Mochilas y marcadores
Volver a la infancia significa en España tomar conciencia no sólo de que pasa el tiempo, sino también de que ha pasado la historia por nuestras casas. Todos los meses de septiembre la vida vuelve por unos días a la infancia. Empieza el curso, es decir, empieza verdaderamente el año, los colegios abren sus puertas, las librerías se llenan de padres y madres en busca de manuales, y un orden tan optimista como fugaz se apodera de los dormitorios infantiles. Los libros forrados, los estuches con todos sus lápices de colores y las libretas limpias, con el nombre de cada asignatura bien escrito en la primera página, invitan a la confianza y a una alegría nerviosa más cercana a los sacapuntas que a las gomas de borrar. Una realidad viva, capaz de ilusionarse todavía con el porvenir, se extiende por los almanaques de un mundo que siente niño o niña, mientras baraja nombres de profesores y los restos de su bronceado se diluyen bajo la ropa de la ciudad. Luego vendrán los días de frío y las tachaduras, las mochilas rotas y el barro de los zapatos. Pero en el origen de los cursos y de los años, o en el curso de los años, late sobre todo la ilusión por competir con el futuro, por correr más que él, una prisa que sirve para saltar de asignatura en asignatura y entretener la vida.

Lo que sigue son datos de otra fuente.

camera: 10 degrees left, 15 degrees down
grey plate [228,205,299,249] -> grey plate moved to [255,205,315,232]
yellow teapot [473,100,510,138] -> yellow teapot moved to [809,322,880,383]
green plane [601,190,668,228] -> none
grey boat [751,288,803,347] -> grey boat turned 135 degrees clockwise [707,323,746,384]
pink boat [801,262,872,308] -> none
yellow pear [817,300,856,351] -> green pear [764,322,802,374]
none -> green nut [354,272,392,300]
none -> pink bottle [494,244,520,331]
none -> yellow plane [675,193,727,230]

La inauguración del curso deja unos sentimientos muy parecidos a las inquietudes del deporte, otro modo de volver a la infancia y de animarse a llorar y gritar con una pasión inocente, volcando la suerte en un fuego que no quema, en una aventura de éxitos y peligros sin gravedad. Volver a la infancia nos sirve para comprobar lo que hemos cambiado nosotros y lo que ha cambiado la infancia. Las mochilas de hoy son muy distintas a las mochilas de ayer, que tenían pocos libros y materiales humildes, pero pesaban mucho más, porque llevaban dentro todo un imperio falso, y una iglesia universal con sus ladrillos y sus santos, y una tonelada de miedos, y varios kilos de distancias entre niños y niñas, entre el sexo y el catecismo, entre la patria gloriosa y el precario provincianismo de nuestras empresas cotidianas.

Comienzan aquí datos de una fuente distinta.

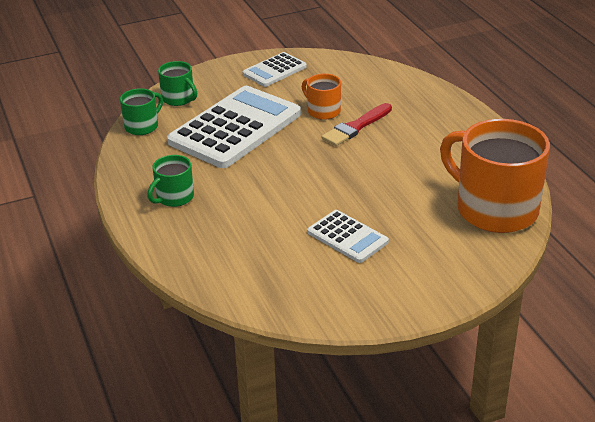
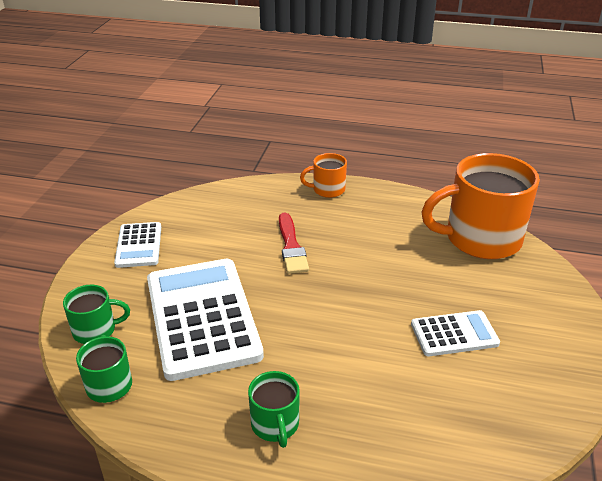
camera: 55 degrees left, 0 degrees up
orange mug [302,74,341,120] -> orange mug moved to [300,153,347,198]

Nos sentábamos ante el televisor para ver una olimpiada o unos campeonatos del mundo, y aplaudíamos a los gloriosos compatriotas que conquistaban con coraje el penúltimo lugar. Siempre ganábamos ellos a nosotros. La retórica jugaba con las personas del verbo y con los salarios a final de mes. De vez en cuanto había un aumento de sueldo o surgía un genio. Eran el tenista oficial, el gimnasta, el motorista, personajes únicos, que se comportaban en la vida nacional igual que el ateo oficial, el liberal o el cura en las novelas decimonónicas. Tipos curiosos en la existencia monótona de la ciudad provinciana. Ahora nos permitimos hasta el lujo de sentirnos tristes por una medalla de plata en baloncesto, y quedan casi en silencio otras hazañas deportivas de primera magnitud. Sí, la historia ha pasado, y las mochilas ya no cargan con manuales de Formación del Espíritu Nacional, sino con libros que hablan de ética, de filosofía, de una educación para ciudadanos. Los alumnos españoles, igual que los franceses o los alemanes, hablan ahora de los valores constitucionales de un Estado de Derecho y de las responsabilidades de los seres humanos que no quieren ser racistas, ni machistas, ni violentos. La historia pasa, pero deja huellas entre campeonatos del mundo y medallas de oro. En medio de los éxitos deportivos, mientras el Sevilla juega en Europa y el Almería le planta cara al Real Madrid en el Santiago Bernabeu, mi Granada Club de Fútbol, en su temporada de Segunda B, me ayuda a recordar lo que significaba ser español en mi infancia. Todavía no hemos ganado un partido. También agita la memoria ese coro de voces que se levanta contra la nueva asignatura dedicada a una educación para la ciudadanía. Más que las viejas devociones, lo que recuerdan estos feligreses es aquella patria sostenida en la hipocresía, en la retórica, en la manipulación del vocabulario y de las personas del verbo. Viven de rodillas, pero defienden la libertad.